Earlier this week, Miss Una Swan held a small pipe ceremony (watch her message) with students to honour and welcome in the Spring Equinox, a day where day and night are equal. Not only is the Spring Equinox recognized by many Indigenous cultures ceremoniously as new beginnings and rebirth, but there are many teachings and stories about Spring.
We’ve pulled together a few tales and teachings on the blog. (Click on the title to watch.)
Wilfred Buck is a local Elder who shares many teachings, including star teachings.

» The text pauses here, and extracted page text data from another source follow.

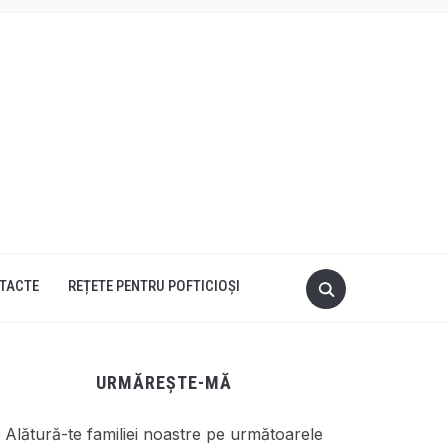
TACTE
REȚETE PENTRU POFTICIOȘI
URMĂREȘTE-MĂ
Alătură-te familiei noastre pe următoarele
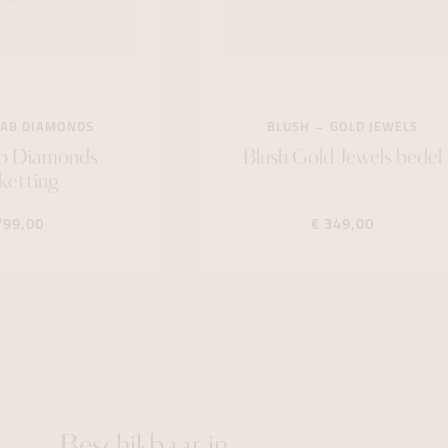
LAB DIAMONDS
BLUSH
GOLD JEWELS
ab Diamonds
Blush Gold Jewels bedel
ketting
799,00
€ 349,00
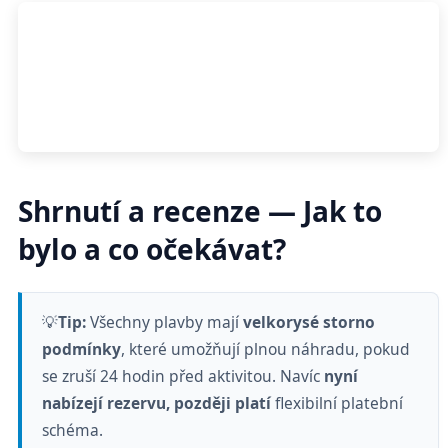
Shrnutí a recenze — Jak to
bylo a co očekávat?
💡
Tip:
Všechny plavby mají
velkorysé storno
podmínky
, které umožňují plnou náhradu, pokud
se zruší 24 hodin před aktivitou. Navíc
nyní
nabízejí rezervu, později platí
flexibilní platební
schéma.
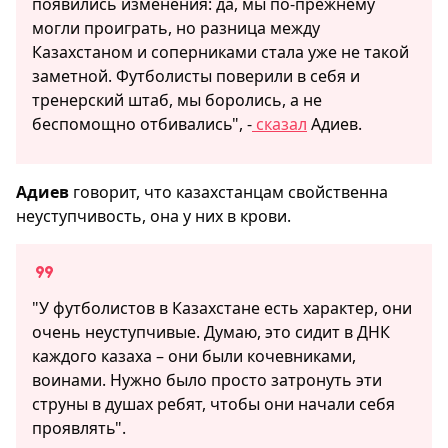
появились изменения: да, мы по-прежнему
могли проиграть, но разница между
Казахстаном и соперниками стала уже не такой
заметной. Футболисты поверили в себя и
тренерский штаб, мы боролись, а не
беспомощно отбивались", -
сказал
Адиев.
Адиев
говорит, что казахстанцам свойственна
неуступчивость, она у них в крови.
"У футболистов в Казахстане есть характер, они
очень неуступчивые. Думаю, это сидит в ДНК
каждого казаха – они были кочевниками,
воинами. Нужно было просто затронуть эти
струны в душах ребят, чтобы они начали себя
проявлять".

Here he shares a teaching about Spring constellations and the rattle.
Filmmaker/activist Melaw Nakehk’o has spent the pandemic with her family at a remote land camp in the Northwest Territories, “getting wood, listening to the wind, staying warm and dry, and watching the sun move across the sky.” In documenting camp life—activities like making fish leather and scraping moose hide—she anchors the COVID experience in a specific time and place.
As our lakes and rivers begin to thaw and we all start to take advantage of these gifts, it’s important to know the context and history of our lakes and Indigenous communities. We also recommend viewing this series.
The Lake Winnipeg Project is a four-part documentary series that calls attention to stories of ingenuity and resilience in four diverse communities surrounding Lake Winnipeg, at a time when many external forces are imposing change.